CubeBench: Diagnosing Interactive, Long-Horizon Spatial Reasoning Under Partial Observations

TL;DR

This paper introduces CubeBench, a benchmark for evaluating LLM agents' spatial reasoning and long-horizon planning in physical tasks using Rubik's Cube, revealing significant limitations in current models.

Contribution

It presents CubeBench, a novel diagnostic benchmark with a three-tiered framework to assess spatial reasoning, state tracking, and exploration in LLMs for physical tasks.

Findings

Leading LLMs fail all long-horizon tasks with 0% success

Identifies key cognitive bottlenecks in spatial reasoning and planning

Provides insights for developing more physically-grounded agents

Abstract

Large Language Model (LLM) agents, while proficient in the digital realm, face a significant gap in physical-world deployment due to the challenge of forming and maintaining a robust spatial mental model.

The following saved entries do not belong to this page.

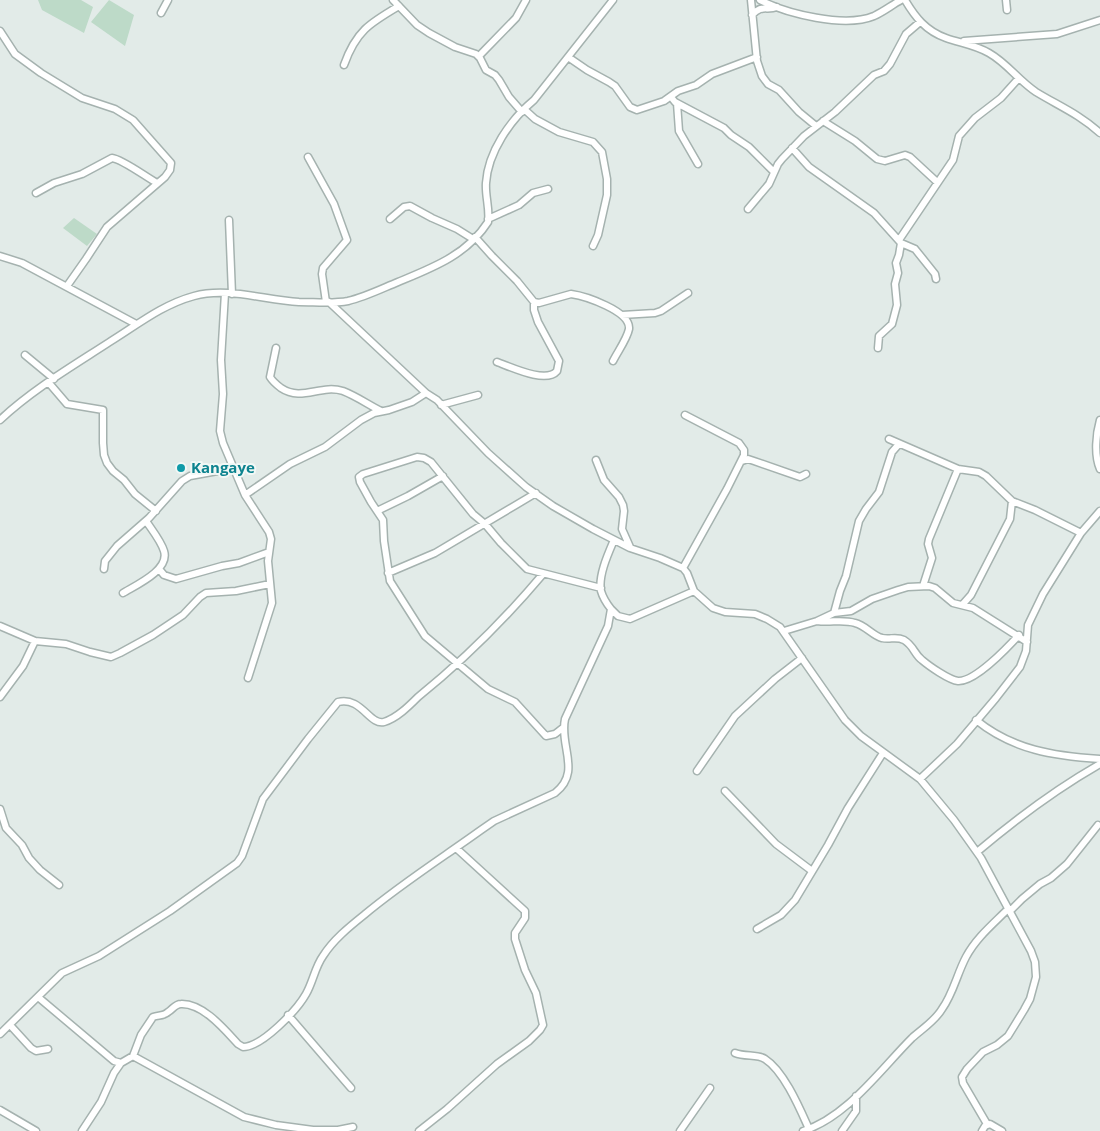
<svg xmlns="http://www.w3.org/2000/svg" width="1100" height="1131" font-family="'Open Sans',sans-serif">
	<rect width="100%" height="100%" fill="#e2ebe8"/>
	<path fill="#bddac8" d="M38 0H81L93 7 84 33 42 10Z
		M109 0 134 15 125 46 91 22Z
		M74 218 97 234 87 246 63 228Z"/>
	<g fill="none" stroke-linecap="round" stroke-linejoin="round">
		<defs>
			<path id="minor" d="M393 0 417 25 429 33 455 47 476 54 480 58 486 70 495 75 499 80 509 97 522 112
				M751 0 757 61 762 76 768 84 779 90 799 112 816 126
				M760 0C787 14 845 28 874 16 883 12 892 5 901 0
				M905 0C915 17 926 31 946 38 960 43 975 45 989 53 1007 63 1019 81 1036 92 1059 106 1079 114 1100 133
				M1006 0 1007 10
				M161 13 168 0
				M752 15C762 4 766 11 777 7
				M0 31 15 54 41 73 82 98 115 109 133 120 171 163 170 170 165 177 107 227 86 259 67 286
				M964 41 1057 34 1100 20
				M479 56 516 18 526 0
				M568 57 587 70 609 82 615 86 630 107 637 110 664 101 678 91 696 85 712 74 757 57
				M344 65C356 31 370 23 399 6
				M671 97 675 102 724 128 731 135 749 147 774 172
				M677 103 679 131 698 164
				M524 109 535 119 559 132 593 142 602 152 607 179V195L598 235 593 246
				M823 121 855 141 877 159 885 161 905 155 910 157 937 182
				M792 148 809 167 874 213 901 243 915 249 935 274 936 279
				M308 157 334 204 347 240 323 268 322 274 326 302
				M36 193 54 183 82 174 112 158C122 159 146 177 157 183
				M748 209 769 184 778 164 782 159 804 136 835 112 874 75 884 71 890 64 906 34 920 22
				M390 219 404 207 410 206 432 218 457 229 473 239
				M488 219 519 205 533 193 548 189
				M229 220 232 294
				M475 237 492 256 517 281 534 302 539 303 571 294C585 296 631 311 629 329 627 339 618 351 613 361
				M899 240 953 160 959 136 975 118 1001 98 1019 78
				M0 256 22 263 136 324
				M225 293 221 360 223 394 220 431 223 443 245 495 269 532 271 539 268 561 272 603 248 678
				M329 302 426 393 437 400 488 453 526 487 553 506 593 529 630 548 660 558 683 568 687 573 694 591 713 608 725 612 755 614 767 619 780 627 845 720 861 736 920 779 954 820 981 858 1031 951 1035 962 1036 977 1030 999 1024 1010 1008 1036 997 1045 983 1052 967 1069 962 1077 963 1083 987 1124
				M622 315 655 313 661 311 688 293
				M276 348 270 377C273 382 277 385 281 388 302 402 320 384 343 391 356 396 369 405 381 411
				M878 348 879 336 892 324 897 305 895 284 898 273 896 263 899 255 901 243
				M25 355 54 379
				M497 362C511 367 546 384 557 371L559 361 538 322 534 310V302
				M49 383 67 404 103 410V443L104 455 107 463 113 471 124 480 135 494 156 511
				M441 405 478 395
				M0 420C32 390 71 367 108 343 136 326 161 305 194 296 228 287 264 300 299 302 315 302 333 304 348 301 365 297 381 289 398 282 432 268 467 255 488 222 490 209 485 196 486 183 488 152 510 120 534 100L613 0
				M1100 420C1096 434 1094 455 1100 469
				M889 439 958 469 979 472 986 476 1012 501 1035 510 1081 533
				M596 460 604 480 619 497 623 505 624 511 622 529 630 547
				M742 461 748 459 754 461 800 477 806 474
				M245 495 290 464 325 447 361 420 374 413 389 410 412 402 426 393
				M377 511 408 496 443 476
				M683 568 727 489 744 455V450L739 443 685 415
				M104 569 105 561 117 546 149 518 182 481 190 476 234 468
				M159 569 164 575 176 579 222 566 239 563 269 552
				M388 573 435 553 536 493
				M923 586 932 558 928 544 929 539 958 469
				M123 593C136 585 170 570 164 551 161 541 152 530 146 521
				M963 604 971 595 1010 519 1012 501
				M611 609 618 616 630 619 694 591
				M834 613 840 591 846 576 859 521 866 509 879 492 892 452 899 444
				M817 621C830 623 843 619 855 623 865 625 873 636 882 638 890 640 896 636 904 640 914 646 914 654 922 660 929 666 949 680 958 681 975 682 1008 647 1019 635
				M0 626 35 641 66 644 90 652 111 657 120 653 153 635 183 615 200 597 206 593 236 591 270 584
				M784 631 817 621 834 613 851 611 872 599 898 590 908 587 929 586 935 588 953 603 973 608 1027 642
				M0 697 23 666 35 641
				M976 720C1013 750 1054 756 1100 759
				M564 727 555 734 546 736 515 702 488 689 425 636 390 581 384 541 383 520 371 502 360 482 359 477 363 474 417 457 424 458 431 462 473 514 485 524 501 543 527 569 601 588
				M697 771 735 716 775 679 802 658
				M920 779 957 744 996 698 1020 667 1026 651 1028 625 1043 594 1081 533 1100 511
				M725 791 776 844 812 871
				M0 809 6 828 22 845 29 858 40 870 59 885
				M977 852C1016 819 1056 789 1100 764
				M1010 911 1022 899 1040 884 1051 878 1067 864 1098 825
				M757 929 781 915 795 900 828 845 848 808 883 753
				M38 997 114 1061 121 1063 133 1056 244 1117 276 1125 313 1130H338L353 1127
				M288 1015 351 1088
				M10 1025 31 1048 36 1051 48 1049
				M0 1034 62 973 99 956 170 911 237 863 242 856 263 799 308 739 338 702C361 696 370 726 384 722 397 718 409 706 418 697 464 660 505 619 543 574
				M735 1053C745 1057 758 1054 765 1059 784 1071 800 1109 809 1129
				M133 1056 141 1035 153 1017C159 1015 164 1016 168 1012 173 1009 175 1004 181 1004 203 1003 225 1030 238 1044L243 1047C262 1047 297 1010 306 994 313 982 315 967 323 956 333 940 349 927 364 915 401 884 442 858 481 830L494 821 555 793C582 772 559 746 565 719L608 626 611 609C607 604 603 598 601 591 598 576 608 554 614 540
				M0 1110 36 1131
				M82 1131 101 1102 114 1073 121 1063
				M419 1131 447 1109 497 1064 529 1041 540 1030 543 1025 536 993 525 970 515 939V933L525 918V911L456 848
				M680 1131 710 1088
				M803 1131C847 1117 880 1070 912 1038 922 1029 935 1021 942 1009 953 994 957 974 966 957 976 938 993 924 1008 909
				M842 1131 856 1111V1096
				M982 1131 985 1126 990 1124 1002 1131"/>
		</defs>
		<use href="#minor" stroke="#a5b2af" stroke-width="9"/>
		<use href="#minor" stroke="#fff" stroke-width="6"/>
	</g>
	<circle fill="#0f9aa8" stroke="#f2f8f6" stroke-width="2" cx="181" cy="468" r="5"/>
	<g text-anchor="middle" stroke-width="4" stroke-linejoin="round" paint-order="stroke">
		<g font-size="15" font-weight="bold" fill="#0d838f" stroke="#f2f8f6" text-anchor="start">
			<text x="191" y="473">Kangaye</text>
		</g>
	</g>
</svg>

We identify three core cognitive challenges hindering this transition: spatial reasoning, long-horizon state tracking via mental simulation, and active exploration under partial observation. To isolate and evaluate these faculties, we introduce CubeBench, a novel generative benchmark centered on the Rubik's Cube. CubeBench uses a three-tiered diagnostic framework that progressively assesses agent capabilities, from foundational state tracking with full symbolic information to active exploration with only partial visual data. Our experiments on leading LLMs reveal critical limitations, including a uniform 0.00% pass rate on all long-horizon tasks, exposing a fundamental failure in long-term planning. We also propose a diagnostic framework to isolate these cognitive bottlenecks by providing external solver tools. By analyzing the failure modes, we provide key insights to guide the development of more physically-grounded intelligent agents.